Alle natürlichen oder juristischen Personen haben passive Rechtskraft und können daher Rechte und Pflichten tragen, aber nicht alle haben vertragliche Kapazitäten, die es den Personen ermöglichen, die Verträge abzuschließen, durch die diese Rechte und Pflichten übertragen werden. Natürliche Personen können in drei Gruppen eingeteilt werden: Ob ein Begriff impliziert wird oder nicht, hängt von den Tatsachen des jeweiligen Falles ab. Eine allgemeine Frage betrifft die Wirkung einer Verkürzung des Vertrags auf das Schreiben.

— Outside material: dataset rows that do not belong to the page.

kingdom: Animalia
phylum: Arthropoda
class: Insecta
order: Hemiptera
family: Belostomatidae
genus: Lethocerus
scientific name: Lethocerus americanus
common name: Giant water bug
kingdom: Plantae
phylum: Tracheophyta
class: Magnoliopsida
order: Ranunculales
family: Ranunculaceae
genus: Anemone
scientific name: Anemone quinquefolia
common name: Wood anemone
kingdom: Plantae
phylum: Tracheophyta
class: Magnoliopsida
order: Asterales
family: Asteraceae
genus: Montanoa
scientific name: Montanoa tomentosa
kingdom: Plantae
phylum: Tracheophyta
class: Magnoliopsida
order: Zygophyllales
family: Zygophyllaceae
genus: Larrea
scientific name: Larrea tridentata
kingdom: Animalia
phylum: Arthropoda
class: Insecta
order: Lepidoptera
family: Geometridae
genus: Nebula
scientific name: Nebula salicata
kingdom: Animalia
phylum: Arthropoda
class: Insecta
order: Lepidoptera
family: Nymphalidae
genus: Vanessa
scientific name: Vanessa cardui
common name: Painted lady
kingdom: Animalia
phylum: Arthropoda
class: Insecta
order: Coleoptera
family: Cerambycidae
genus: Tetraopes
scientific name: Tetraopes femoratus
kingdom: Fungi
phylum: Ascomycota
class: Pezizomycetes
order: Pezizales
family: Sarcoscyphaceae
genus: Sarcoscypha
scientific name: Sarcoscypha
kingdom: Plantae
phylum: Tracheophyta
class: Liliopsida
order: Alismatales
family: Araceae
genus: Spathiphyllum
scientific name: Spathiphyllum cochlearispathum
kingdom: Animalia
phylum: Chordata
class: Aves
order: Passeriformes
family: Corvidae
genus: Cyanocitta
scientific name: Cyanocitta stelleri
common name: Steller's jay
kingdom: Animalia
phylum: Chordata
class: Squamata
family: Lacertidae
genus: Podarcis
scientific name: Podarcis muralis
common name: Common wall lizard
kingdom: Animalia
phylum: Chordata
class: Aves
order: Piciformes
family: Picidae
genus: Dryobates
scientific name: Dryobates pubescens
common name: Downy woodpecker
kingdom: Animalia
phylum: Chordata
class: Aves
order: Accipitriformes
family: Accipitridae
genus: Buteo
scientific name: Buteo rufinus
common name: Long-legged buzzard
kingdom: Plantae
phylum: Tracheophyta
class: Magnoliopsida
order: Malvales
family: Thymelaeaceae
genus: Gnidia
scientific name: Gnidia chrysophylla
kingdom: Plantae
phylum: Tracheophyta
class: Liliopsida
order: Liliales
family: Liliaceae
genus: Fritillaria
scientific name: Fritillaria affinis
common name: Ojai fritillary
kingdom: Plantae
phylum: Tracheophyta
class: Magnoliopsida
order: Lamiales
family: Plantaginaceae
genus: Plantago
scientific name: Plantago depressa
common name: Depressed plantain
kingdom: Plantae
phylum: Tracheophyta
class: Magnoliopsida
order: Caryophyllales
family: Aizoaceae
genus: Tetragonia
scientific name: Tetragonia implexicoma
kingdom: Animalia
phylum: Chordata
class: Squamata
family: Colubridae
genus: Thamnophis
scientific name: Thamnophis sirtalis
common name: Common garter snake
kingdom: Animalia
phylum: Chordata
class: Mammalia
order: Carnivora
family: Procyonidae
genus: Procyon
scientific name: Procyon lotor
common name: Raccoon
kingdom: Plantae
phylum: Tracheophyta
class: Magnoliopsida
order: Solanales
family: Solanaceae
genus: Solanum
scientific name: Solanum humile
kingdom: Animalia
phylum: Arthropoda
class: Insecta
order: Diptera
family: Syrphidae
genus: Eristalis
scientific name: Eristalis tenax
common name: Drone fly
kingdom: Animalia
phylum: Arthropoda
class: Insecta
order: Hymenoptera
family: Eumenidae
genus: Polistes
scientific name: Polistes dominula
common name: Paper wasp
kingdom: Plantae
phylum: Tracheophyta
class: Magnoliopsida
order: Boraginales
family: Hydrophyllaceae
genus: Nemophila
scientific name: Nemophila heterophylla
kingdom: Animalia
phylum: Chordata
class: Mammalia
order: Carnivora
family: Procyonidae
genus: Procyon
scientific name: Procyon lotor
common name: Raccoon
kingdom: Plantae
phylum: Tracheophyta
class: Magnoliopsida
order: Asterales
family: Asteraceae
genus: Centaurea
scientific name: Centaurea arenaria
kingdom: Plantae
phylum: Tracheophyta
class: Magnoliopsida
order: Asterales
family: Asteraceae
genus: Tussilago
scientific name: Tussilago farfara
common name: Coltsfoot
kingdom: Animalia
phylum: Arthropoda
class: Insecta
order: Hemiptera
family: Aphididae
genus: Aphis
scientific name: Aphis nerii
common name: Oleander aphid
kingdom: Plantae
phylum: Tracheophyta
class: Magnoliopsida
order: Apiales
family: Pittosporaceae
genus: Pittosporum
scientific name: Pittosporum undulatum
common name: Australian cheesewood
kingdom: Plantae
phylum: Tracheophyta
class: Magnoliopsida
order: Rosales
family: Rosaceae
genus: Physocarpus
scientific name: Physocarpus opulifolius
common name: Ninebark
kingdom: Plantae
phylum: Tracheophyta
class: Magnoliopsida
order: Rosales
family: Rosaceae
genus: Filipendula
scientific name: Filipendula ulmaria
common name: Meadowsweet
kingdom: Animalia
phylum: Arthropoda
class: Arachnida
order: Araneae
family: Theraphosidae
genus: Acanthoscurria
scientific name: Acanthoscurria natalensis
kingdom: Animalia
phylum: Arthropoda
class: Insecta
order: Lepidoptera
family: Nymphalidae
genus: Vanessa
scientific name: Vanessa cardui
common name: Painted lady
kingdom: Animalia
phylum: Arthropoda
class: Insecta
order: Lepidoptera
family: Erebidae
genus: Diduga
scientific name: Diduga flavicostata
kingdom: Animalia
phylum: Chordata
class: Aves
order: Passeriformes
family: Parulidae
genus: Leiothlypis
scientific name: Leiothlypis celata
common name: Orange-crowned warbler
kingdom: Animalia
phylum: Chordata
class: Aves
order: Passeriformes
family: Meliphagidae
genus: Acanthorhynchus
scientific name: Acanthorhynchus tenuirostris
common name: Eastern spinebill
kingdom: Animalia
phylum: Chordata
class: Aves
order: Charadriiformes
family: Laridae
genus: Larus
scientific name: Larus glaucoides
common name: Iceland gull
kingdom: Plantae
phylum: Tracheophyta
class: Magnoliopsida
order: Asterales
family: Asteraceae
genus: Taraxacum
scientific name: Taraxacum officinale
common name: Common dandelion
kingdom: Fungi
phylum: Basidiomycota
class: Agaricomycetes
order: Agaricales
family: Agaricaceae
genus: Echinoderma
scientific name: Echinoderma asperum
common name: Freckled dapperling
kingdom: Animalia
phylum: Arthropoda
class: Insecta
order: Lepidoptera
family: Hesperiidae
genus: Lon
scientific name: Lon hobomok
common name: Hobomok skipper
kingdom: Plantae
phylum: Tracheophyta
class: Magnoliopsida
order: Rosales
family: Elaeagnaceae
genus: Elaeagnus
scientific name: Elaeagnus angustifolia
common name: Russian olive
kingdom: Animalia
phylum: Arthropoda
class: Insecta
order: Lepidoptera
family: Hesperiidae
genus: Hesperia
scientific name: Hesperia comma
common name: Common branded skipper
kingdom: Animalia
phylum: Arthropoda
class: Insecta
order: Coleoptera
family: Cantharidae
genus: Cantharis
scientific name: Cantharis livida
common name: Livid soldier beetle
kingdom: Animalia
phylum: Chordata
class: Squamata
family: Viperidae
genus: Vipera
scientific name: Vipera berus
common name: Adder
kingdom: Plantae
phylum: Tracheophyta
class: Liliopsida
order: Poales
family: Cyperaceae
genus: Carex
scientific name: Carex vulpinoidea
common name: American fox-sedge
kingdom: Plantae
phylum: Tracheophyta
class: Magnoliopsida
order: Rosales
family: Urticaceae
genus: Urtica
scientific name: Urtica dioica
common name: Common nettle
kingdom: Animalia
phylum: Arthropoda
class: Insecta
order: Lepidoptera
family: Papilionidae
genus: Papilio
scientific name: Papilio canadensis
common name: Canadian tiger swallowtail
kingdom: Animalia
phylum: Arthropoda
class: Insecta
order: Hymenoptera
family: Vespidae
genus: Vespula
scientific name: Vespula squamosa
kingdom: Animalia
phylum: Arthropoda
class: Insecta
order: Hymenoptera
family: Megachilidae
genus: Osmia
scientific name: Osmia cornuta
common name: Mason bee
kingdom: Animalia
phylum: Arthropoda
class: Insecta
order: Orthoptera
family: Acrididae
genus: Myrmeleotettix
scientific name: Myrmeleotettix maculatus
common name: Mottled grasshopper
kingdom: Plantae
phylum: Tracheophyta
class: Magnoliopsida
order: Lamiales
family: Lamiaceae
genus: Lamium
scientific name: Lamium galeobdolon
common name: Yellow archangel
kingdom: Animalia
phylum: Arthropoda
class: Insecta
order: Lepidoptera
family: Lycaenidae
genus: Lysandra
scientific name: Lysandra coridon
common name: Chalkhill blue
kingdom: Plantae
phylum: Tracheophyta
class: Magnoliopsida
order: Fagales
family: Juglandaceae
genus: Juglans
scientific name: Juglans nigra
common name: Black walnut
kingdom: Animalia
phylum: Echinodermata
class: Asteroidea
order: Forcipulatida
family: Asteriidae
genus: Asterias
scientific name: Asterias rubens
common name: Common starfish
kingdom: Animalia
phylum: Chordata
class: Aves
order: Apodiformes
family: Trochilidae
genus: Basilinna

Eine vollständige Vertragsklausel in einem Vertrag soll das Vorliegen einer stillschweigenden Klausel nicht ausschließen; es scheint, dass dies auch dann gilt, wenn ein Statut verlangt, dass die Vertragsbedingungen schriftlich sein müssen. Eine weitere Frage betraf den Beweisstandard, der erfüllt werden muss. Die Berufungsabteilung ließ dies unbeantwortet, nachdem sie festgestellt hatte, dass es zwei Autoritätslinien gibt, wenn es um den Nachweis stillschweigender Verträge geht. Obwohl keiner von ihnen vorgibt, das Problem zu lösen, folgen mehr gerichtliche Erklärungen dem strengeren Test, dass es keine andere vernünftige Auslegung geben darf, als dass die Parteien beabsichtigten und tatsächlich Verträge zu den angeblichen Bedingungen abschließen wollten, als dem weniger anspruchsvollen “plausibelsten wahrscheinlichen Abschluss”-Test zu folgen. Die Art der Vereinbarung hängt vom Inhalt ab. Bei der Nominierung des Vertrags ist darauf zu achten, dass die wesentlichen Voraussetzungen für diese Vereinbarung in den Vertrag aufgenommen werden. Nach dem Beginn sollten Klauseln kommen, die die Causa des Vertrags, seinen Zweck und den Umfang der Verpflichtungen der Parteien darlegen, von denen ein großer Teil typischerweise in den Erwägungsgründen zu finden ist. Das römisch-niederländische Vertragsrecht hingegen basiert auf Kanon- und Naturgesetzen. Als sie die kanonistische Position einnahm, wurde gesagt, dass alle Verträge ein Austausch von Versprechungen waren, die einvernehmlich und bonae fidei waren, das heißt, einfach auf gegenseitiger Zustimmung und gutem Glauben basieren.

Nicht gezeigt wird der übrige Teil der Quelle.